15 settembre 2009

EXPO: SERRE BIOCLIMATICHE: CHE DELUSIONE!


Mercoledì 9 settembre è iniziata la diffusione di quelli che pensiamo siano i temi della ricerca da presentare all’Expo, dopo molti mesi di chiacchiericcio che di proposito ho ignorato.

Prima a Palazzo Reale e poi attraverso la stampa e la televisione è stato possibile prendere visione di un progetto di massima e dei suoi autori, cinque architetti coordinati da Stefano Boeri che con Jacques Herzog, Ricky Burdett, JoanBusquets, William McDonough hanno predisposto un piano generale. Finalmente si può ragionare su qualcosa che si presenta come una qualunque tesi di laurea e non proprio come un lavoro da cui deve apparire che sotto le immagini, per qualcuno accattivanti, vi siano riflessioni e competenze che hanno già spazzato via tutti, o gran parte, di quei problemi che inquinano le realizzazioni affrontate per appagare l’occhio e l’ingenuità di chi in realtà non sa niente su tre argomenti di fondamentale importanza.

Il primo riguarda il tema scelto che, nella graduatoria delle urgenze che gravitano sul mondo, non risulta nei primi posti ed è comunque poco strutturato e definito. I campicelli che metteranno insieme tutte (?) le forme di produzione del mondo mi sembrano quanto mai improbabili.

La selezione, se vi sarà, dovrà tener conto di un’infinità di problemi tra cui le diversità climatiche che le tende previste difficilmente potranno garantire.

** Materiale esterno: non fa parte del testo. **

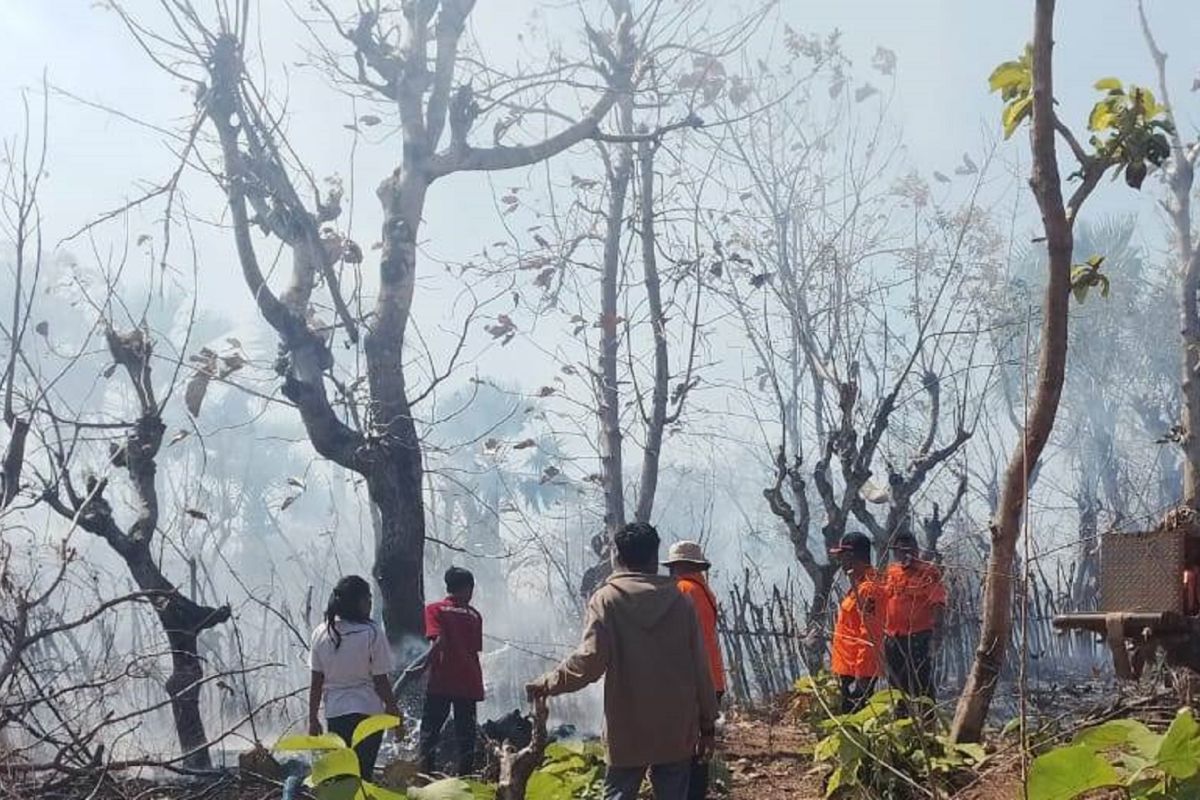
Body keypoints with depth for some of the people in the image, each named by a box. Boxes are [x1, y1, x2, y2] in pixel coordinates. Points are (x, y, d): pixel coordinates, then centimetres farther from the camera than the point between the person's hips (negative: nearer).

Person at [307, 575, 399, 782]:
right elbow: (380, 681, -8)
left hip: (334, 713, 4)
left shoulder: (321, 633, 0)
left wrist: (313, 718, 12)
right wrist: (394, 711, 4)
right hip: (368, 711, -4)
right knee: (363, 772, 2)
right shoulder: (372, 634, -12)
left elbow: (316, 683, 3)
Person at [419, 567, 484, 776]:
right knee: (465, 733, 7)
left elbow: (439, 641, -14)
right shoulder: (474, 615, 10)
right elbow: (475, 650, 8)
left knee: (430, 730, 2)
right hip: (469, 681, 3)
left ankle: (426, 773, -8)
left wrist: (423, 665, -10)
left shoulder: (435, 609, 0)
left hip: (441, 680, -3)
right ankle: (465, 775, 3)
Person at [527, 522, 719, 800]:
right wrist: (708, 724, 11)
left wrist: (548, 684, 1)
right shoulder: (678, 599, 3)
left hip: (628, 728, -2)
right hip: (676, 728, 2)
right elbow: (699, 667, 3)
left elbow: (590, 660, -15)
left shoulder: (608, 599, -4)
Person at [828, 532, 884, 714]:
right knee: (849, 714, 15)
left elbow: (869, 636, -22)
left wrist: (861, 675, -23)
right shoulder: (859, 584, 14)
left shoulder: (868, 588, -18)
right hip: (849, 669, 10)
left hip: (859, 673, -10)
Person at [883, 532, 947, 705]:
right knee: (897, 686, 14)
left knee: (921, 686, -7)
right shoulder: (890, 572, 12)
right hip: (893, 640, 6)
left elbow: (938, 608, -11)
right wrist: (883, 635, 14)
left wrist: (934, 639, -19)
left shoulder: (929, 573, -5)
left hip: (919, 640, -6)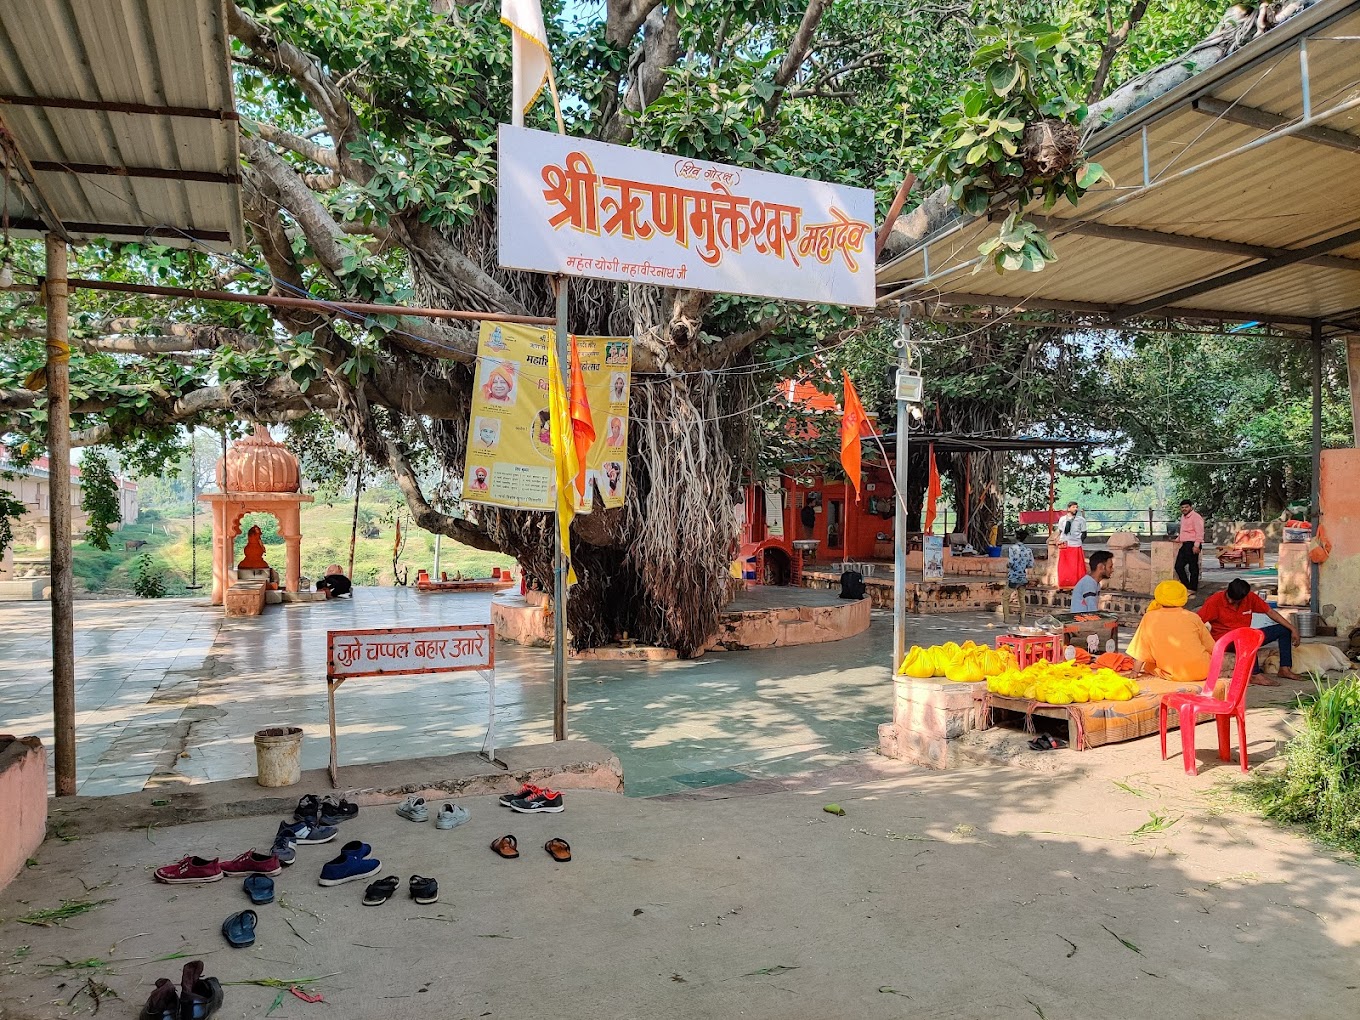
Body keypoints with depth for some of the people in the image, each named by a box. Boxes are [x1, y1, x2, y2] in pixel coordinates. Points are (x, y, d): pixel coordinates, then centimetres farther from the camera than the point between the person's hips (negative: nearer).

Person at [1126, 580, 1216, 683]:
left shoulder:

Non vorrei essere frainteso, ma la scelta pare formale, affidata al cardo e al decumano che non sono sufficienti a legittimare un connettivo assai complesso di servizi.

Ma che significa “Nutrire il pianeta, Energia per la Vita”? Cosa c’è di tanto rivoluzionario? Dov’è il pensiero? E gli obiettivi comprensibili nella loro sostanza?

Il secondo aspetto inquietante riguarda il progetto architettonico che non è chiaro chi lo svilupperà. Si parla di concorsi: si faranno anche se ormai vi sono cinque architetti chiamati a definire il progetto? Con che criterio sono stati chiamati i cinque professionisti? E il resto della città come si attrezzerà per rispondere al tema dell’accoglienza? Troppi interrogativi e da troppo tempo. Il terzo punto riguarda il dopo Expo di cui nessuno ha parlato. I campicelli verranno abbandonati per diventare uno dei tanti paesaggi apocalittici presentati dal film “The Road” al Festival di Venezia, o affidati alla gestione di qualche ente pubblico che con facilità potrà annegare nei debiti?

I toni accattivanti dell’informazione fanno parte di strategie politiche necessarie a tranquillizzare gli elettori che hanno bisogno di certezze semplici ed essere assecondati nelle aspirazioni che hanno fatto del Mulino Bianco un “must”. Ma una parte, forse non proprio esigua, si domanda con insistenza il perché si debba essere trattati dall’informazione in modo così approssimativo.

Perché il Sindaco sente il bisogno di dire che questa Expo “è innovativa perché per la prima volta si privilegia il contenuto anziché il contenitore e si offre una elaborazione legata a ciò che non si può toccare e diventa esperienza” (Corriere Della Sera 9.9.09). Ma crede sinceramente in quello che dice? Oppure questo progetto rappresenta quello che è possibile fare ora con i denari a disposizione e dunque è necessario sostenerlo a scapito di una qualità vera che piacerebbe a tutti e che forse è compromessa?

Dare risposta agli interrogativi è un’esigenza civile e doverosa cui molti non rinunciano perché rappresenta uno dei tanti modi di offrire un contributo alla realtà e di partecipare a questa in modo attivo, culturalmente aperto alla definizione di quello che è contro ogni apparenza senza sostanza.